§ **Document extract**:
+++++
The Coliseum also spent thousands on Lederkramer’s personal medical costs. During one 13-month period, he received commission checks totaling $2,139 for chiropractor visits, $910 for drugs and $500 for a procedure to treat snoring. He charged the commission $1,000 for a single visit to a New York physician known for using psychological methods to treat lower back pain, the records show.
Lynch approved the reimbursement arrangement in 2001, with a $6,000 annual ceiling, according to a copy of an agreement between the two administrators. Lederkramer requested it on grounds that he was saving the commission money by choosing to be insured by his wife, a UCLA employee. Sandbrook has kept the arrangement in place, saying in an email to the commissioners that it would be reviewed by an outside consultant. The Times has copies of the agreement and email.
+++++
§ **Record set**:
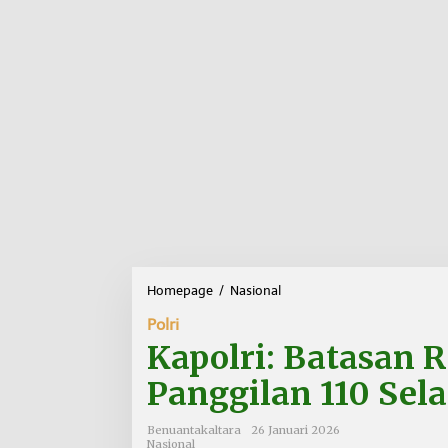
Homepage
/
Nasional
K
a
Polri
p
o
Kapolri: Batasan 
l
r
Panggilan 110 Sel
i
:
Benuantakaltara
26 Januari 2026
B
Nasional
+++++
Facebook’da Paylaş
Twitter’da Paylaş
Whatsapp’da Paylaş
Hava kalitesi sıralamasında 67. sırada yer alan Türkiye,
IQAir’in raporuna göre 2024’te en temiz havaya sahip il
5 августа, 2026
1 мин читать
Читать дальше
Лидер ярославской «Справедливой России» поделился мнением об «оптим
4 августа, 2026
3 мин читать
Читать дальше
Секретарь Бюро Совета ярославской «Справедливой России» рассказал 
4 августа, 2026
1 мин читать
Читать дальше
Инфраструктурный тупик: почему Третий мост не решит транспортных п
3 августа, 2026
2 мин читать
+++++
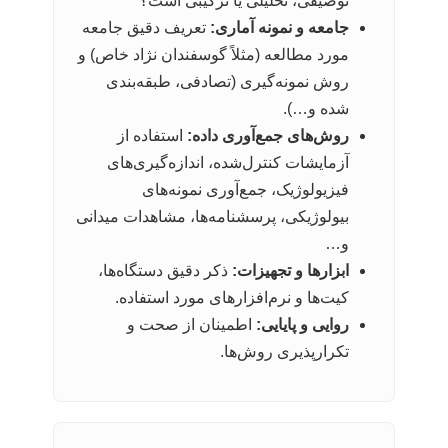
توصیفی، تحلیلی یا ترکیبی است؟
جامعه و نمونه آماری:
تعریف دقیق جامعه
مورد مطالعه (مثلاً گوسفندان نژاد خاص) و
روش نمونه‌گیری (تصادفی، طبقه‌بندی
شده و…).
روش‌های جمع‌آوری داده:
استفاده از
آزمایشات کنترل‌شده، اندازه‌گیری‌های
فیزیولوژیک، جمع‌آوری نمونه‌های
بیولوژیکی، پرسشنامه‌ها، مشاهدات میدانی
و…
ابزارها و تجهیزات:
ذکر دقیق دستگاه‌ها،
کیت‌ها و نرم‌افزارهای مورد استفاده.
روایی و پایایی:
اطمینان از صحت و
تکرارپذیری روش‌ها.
+++++
§ **Exercises to complete**:
1. In the Coliseum text, what annual ceiling came with the reimbursement arrangement Lynch approved in 2001?
2. Shorten the paragraph of the Coliseum text that opens "Lynch approved the reimbursement arrangement" into a brief list of its main facts.
3. Continue the Coliseum text after its last sentence.
The rows play no part in the work on the Coliseum text.

§ **Numbered answers**:
1. $6,000.

2.
- In 2001, Lynch approved the reimbursement arrangement, with a $6,000 annual ceiling.
- Lederkramer asked for it, saying he saved the commission money by being insured through his wife, a UCLA employee.
- Sandbrook has kept the arrangement and told commissioners by email that an outside consultant would review it.
- The Times has copies of the agreement and the email.

3.
The county counsel has not responded to a Times request for proof that Lederkramer’s medical costs were not paid by his wife’s insurance or that they were otherwise appropriate for reimbursement.
The stadium’s former events manager, Todd DeStefano, also benefited from an agreement with Lynch to charge the commission for some medical expenses. Although DeStefano was enrolled in the commission’s health plan, he was reimbursed $400 to see a physician and $2,196 for massages, the records show. DeStefano quit in January.
The gas receipts show that like Lederkramer, Lynch and DeStefano filled their tanks on a regular basis near their residences. From 2008 until they left the commission, Lynch bought about $8,100 worth of gas and DeStefano $7,500, enough to drive about 15,000 miles a year each based on miles-per-gallon ratings for their cars -- a Cadillac and a BMW.
Like Lederkramer, Lynch and DeStefano made purchases at various times at an Exxon Mobil station in Jean, Nev., a roadside town about 30 miles outside Las Vegas.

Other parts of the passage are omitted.